Lernen auf der Straße
MARK CIRINO und sein Roman „Arizona Blues"
Auch in den USA schreiben junge Menschen Popliteratur, nur macht man nicht so viel Gewese darum, weil es sie dort schon immer gab, seit es Popliteratur gab, das heißt seit den Fünfzigern und den „Beats“. Mark Cirino, Jahrgang 1971, so etwas wie die große weiße Hoffnung des Genres, hat zwei von der Kritik sehr gelobte Romane veröffentlicht und darf schon in Manhattan Creative wntmg unterrichten. So unverkrampft geht das da.
„Arizona Blues“ (Rogner SL Bernhard bei 2001, 326 S., 33 Mark), sein zweites Buch, ist gerade auf deutsch erschienen und erfüllt die Gattungsvorgaben, wie man es sich nur wünschen kann. Viel Musik wird hier zitiert, zumeist die Klassiker: Stones, Velvet Underground, Van Morrison. Auch scheut sich Cirino nicht, die altbekannten Stereotypen und Standardsituationen der amerikanischen Kultur noch einmal fruchtbar zu machen, etwa die Reise durch die Staaten zum Zwecke der Selbstfindung. Und vor allem liefert er Empirie, viel Empirie.

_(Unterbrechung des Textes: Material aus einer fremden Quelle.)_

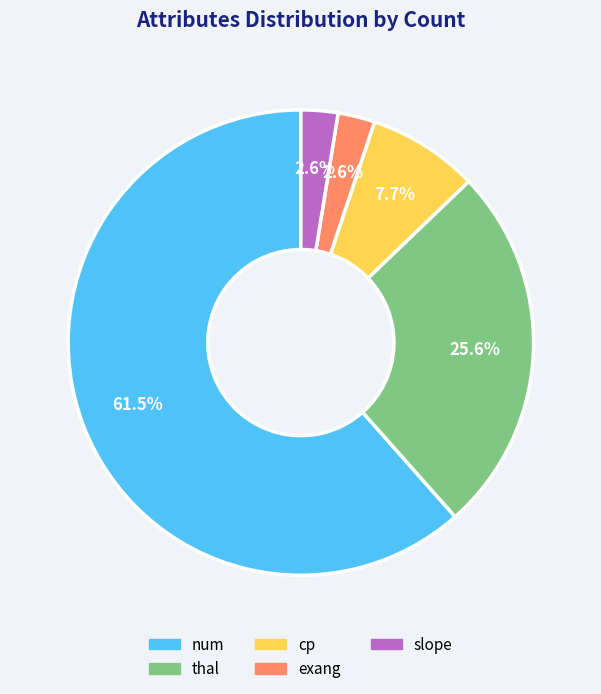

Does cp account for over 50% of the chart?

No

„Die kleinen Erfahrungen, die man unterwegs nebenbei macht, sind es, die man sich merken sollte“, schärft uns Clay ein, der Ich-Erzähler und Front man einer New Yorker Bluesrock-Band. „Nicht den trivialen Quatsch, den sie dir auf der Uni erzählen. Mein Ziel ist es, mir die Weisheit der ganzen Welt zunutze zu machen. Genau. Eines Tages werde ich ein Meisterschüler dessen sein, was man auf der Straße lernt“
Um Weltwissen und nur darum geht es auch Cirino. Wie sein Alter ego, dieser moderne Spinozist und Mystiker in einem, feiert er das Dasein in dessen alltäglichen Facetten mit liebevollen, expressiven Detailbeschreibungen.
Wer so engagiert das Leben auf diesem unvollkommenen Planeten verteidigt, auch wenn er Leid und Trauer keineswegs ausspart, ist im Grunde seines Herzens ein Konservativer. Und ein nachgerade archetypischer, uramerikanischer und in dieser menschenfreundlichen Liberalität nicht mal so unsympathischer Konservativismus spiegelt sich denn auch im Inhalt von „Arizona Blues“ wider.
Clay sitzt an seinem 27. Geburtstag allein in einer Bar und lässt das letzte Jahre Revue passieren: den Geburtstag davor, den er mit Groupie Molly und einer Prise Koks in einer dunklen Seitenstraße verbringt; den brutalen Überfall ihres eifersüchtigen Redneck-Lovers, der nach einem grandiosen Konzert der Band den Falschen absticht, nämlich Clays besten Freund; schließlich Clays Flucht quer durch die Staaten nach Arizona, wo er Shana kennenlernt und sesshaft wird. Statt für den Exzess entscheidet er sich für das einfache Leben.
Aber Cirino ist glücklicherweise New Yorker genug und verkauft diese doch ein wenig simple und wohlfeile Moral nicht gleich als allein seligmachendes Heilsbekenntnis.